Hi Craig,
or should I say - good morning :-)

>> javax.faces.CONFIG_FILES=/content/app/conf/faces-config.xml
>> ,/content/app2/conf/faces-config.xml
>
> OK, so lets continue the "twenty questions" game for a minute, and
> ask, why
> would you have a faces-config.xml file nested like this?  JSF is going to
> ignore it as well.
Why will JSF ignore it? I dont understand what you mean. (I checked the
JSR-RI source, please read on)
Our application works using such a configuration like a charme.
We use the myfaces JSF impl, but as far as I remember, this worked with
JSF-RI too.

> The whole point of the META-INF convention in the spec
> is so that you do not have to explicitly configure things like this.
Yes, I know this, but we decided to use the javax.faces.CONFIG_FILES way.

> Second thing to note is that the spec defines this context init
> parameter as
> defining *context-relative* resource paths to faces-config.xml resources,
> not to classpath resources inside a JAR.
I cant find a pointer to what you say about the spec, however, the way
how your explicitResource() method works is the same as the one how
myfaces lookup the faces-config.xml. The patch didn't change the way how
to lookup resources pointed to by javax.faces.CONFIG_FILES.

> Any application that relies on the
> latter (which I assume the MyFaces impl must be supporting?) is not
> going to
> be portable.

# DATA UNDER STUDY:
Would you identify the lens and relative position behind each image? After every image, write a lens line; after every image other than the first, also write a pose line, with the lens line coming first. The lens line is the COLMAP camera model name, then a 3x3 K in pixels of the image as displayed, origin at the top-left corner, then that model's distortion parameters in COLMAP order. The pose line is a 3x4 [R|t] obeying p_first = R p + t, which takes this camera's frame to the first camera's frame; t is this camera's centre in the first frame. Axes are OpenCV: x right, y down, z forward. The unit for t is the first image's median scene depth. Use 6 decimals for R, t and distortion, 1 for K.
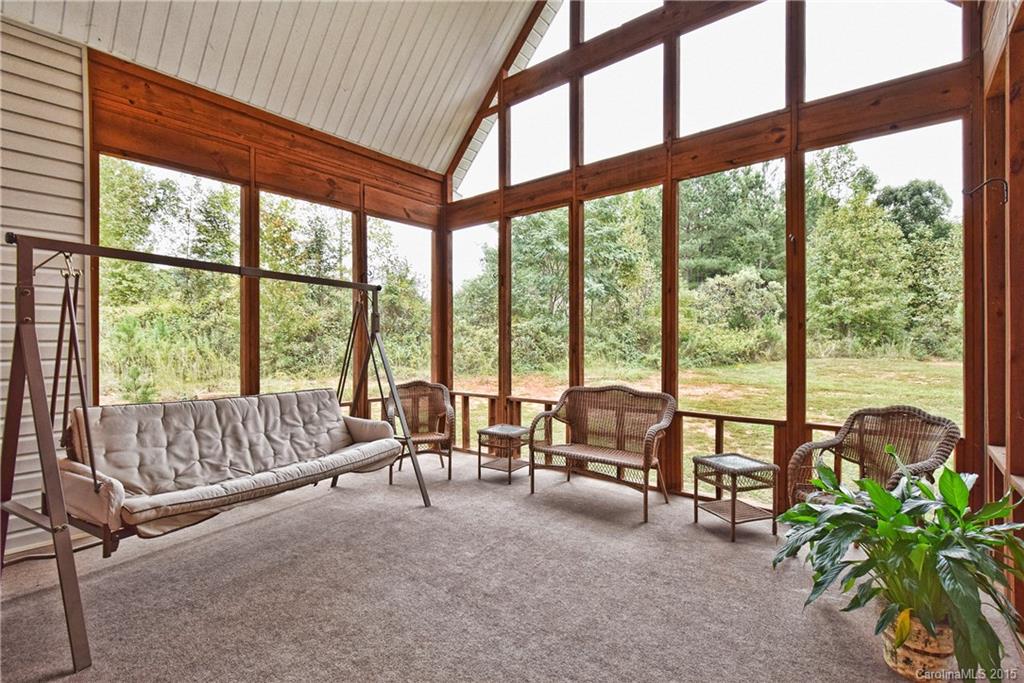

==

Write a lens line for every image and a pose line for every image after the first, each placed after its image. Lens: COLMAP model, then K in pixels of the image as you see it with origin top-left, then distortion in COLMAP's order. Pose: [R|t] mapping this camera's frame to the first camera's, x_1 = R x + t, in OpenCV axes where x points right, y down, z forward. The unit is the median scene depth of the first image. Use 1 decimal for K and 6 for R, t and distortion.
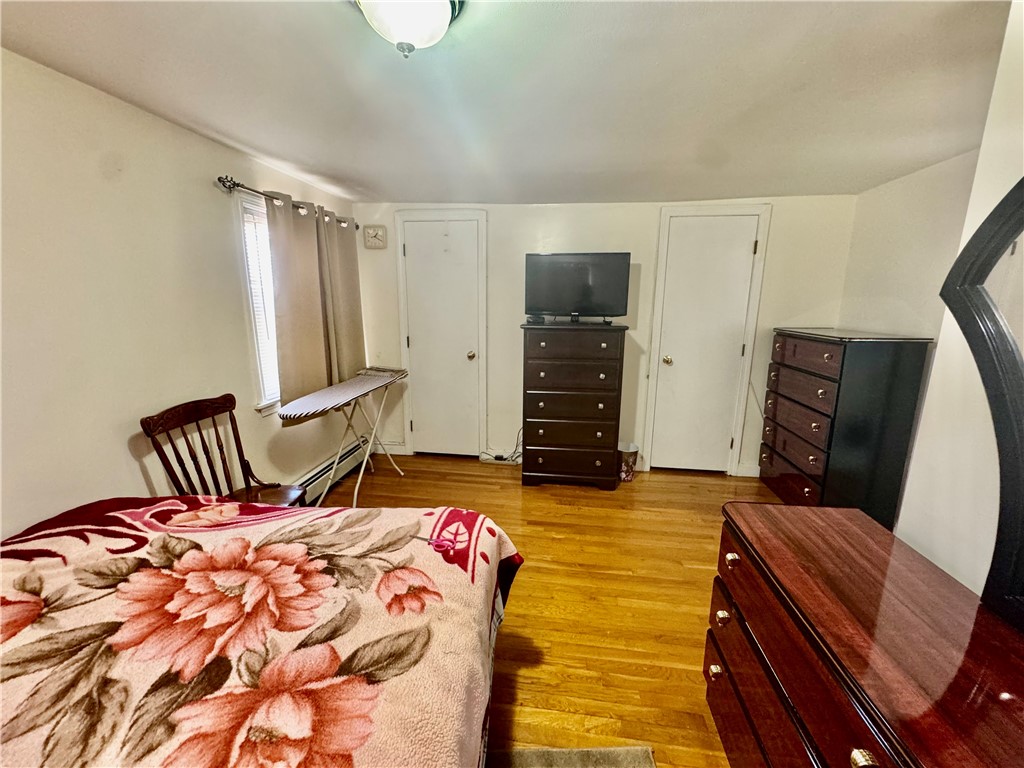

--

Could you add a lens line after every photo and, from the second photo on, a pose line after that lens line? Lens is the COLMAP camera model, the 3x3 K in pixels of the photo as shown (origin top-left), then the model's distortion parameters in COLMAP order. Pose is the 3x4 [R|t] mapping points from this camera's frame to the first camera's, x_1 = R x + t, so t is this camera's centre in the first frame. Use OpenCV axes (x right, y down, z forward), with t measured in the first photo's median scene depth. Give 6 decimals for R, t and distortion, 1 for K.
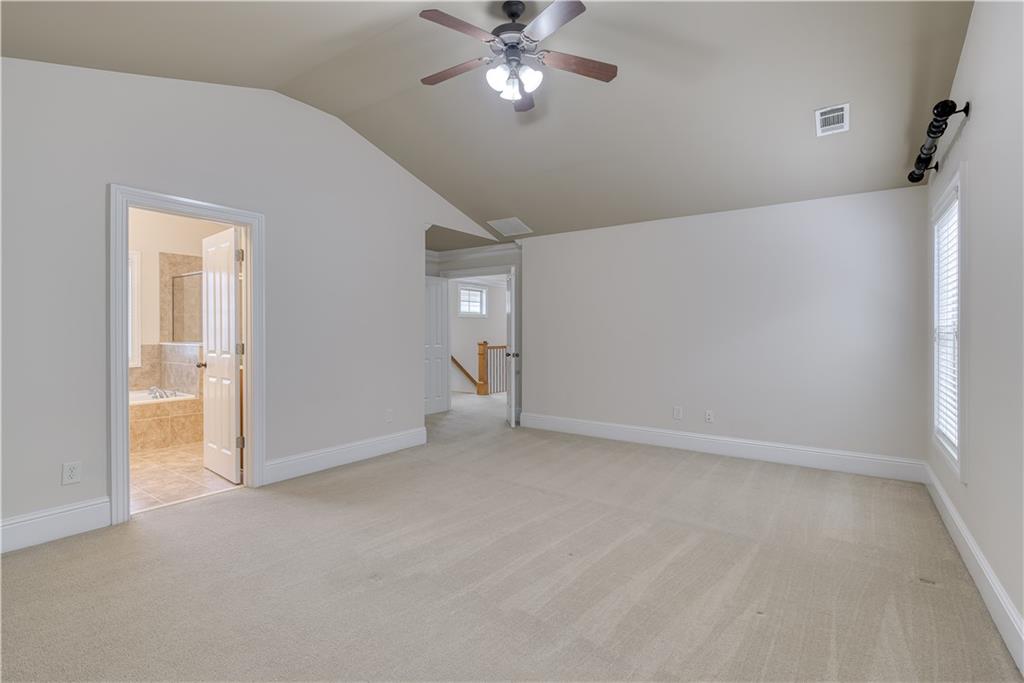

# WORK REQUEST A:
Summarize the reply about faces-config.xml above in two sentences.
# WORK REQUEST B:
Answer these from the reply about faces-config.xml, one line each:
(i) Which JSF implementation does the writer's team use?
(ii) What source does the writer say they checked?
(iii) In Craig's quoted comment, what does the spec define the context init parameter as?
# WORK REQUEST C:
Transcribe the reply about faces-config.xml from "We use the myfaces" up to and including "things like this.".

# WRITTEN SOLUTION A:
Replying to Craig, the writer asks why JSF would ignore a faces-config.xml file listed in javax.faces.CONFIG_FILES and says their application, which uses the MyFaces implementation, works well with such a configuration. The writer says they chose the javax.faces.CONFIG_FILES approach while knowing about the META-INF convention, could not find the spec point Craig refers to, and says the patch did not change how resources named by that parameter are looked up.

# WRITTEN SOLUTION B:
(i) The MyFaces JSF implementation.
(ii) The JSR-RI source.
(iii) Context-relative resource paths to faces-config.xml resources, not classpath resources inside a JAR.

# WRITTEN SOLUTION C:
We use the myfaces JSF impl, but as far as I remember, this worked with
JSF-RI too.

> The whole point of the META-INF convention in the spec
> is so that you do not have to explicitly configure things like this.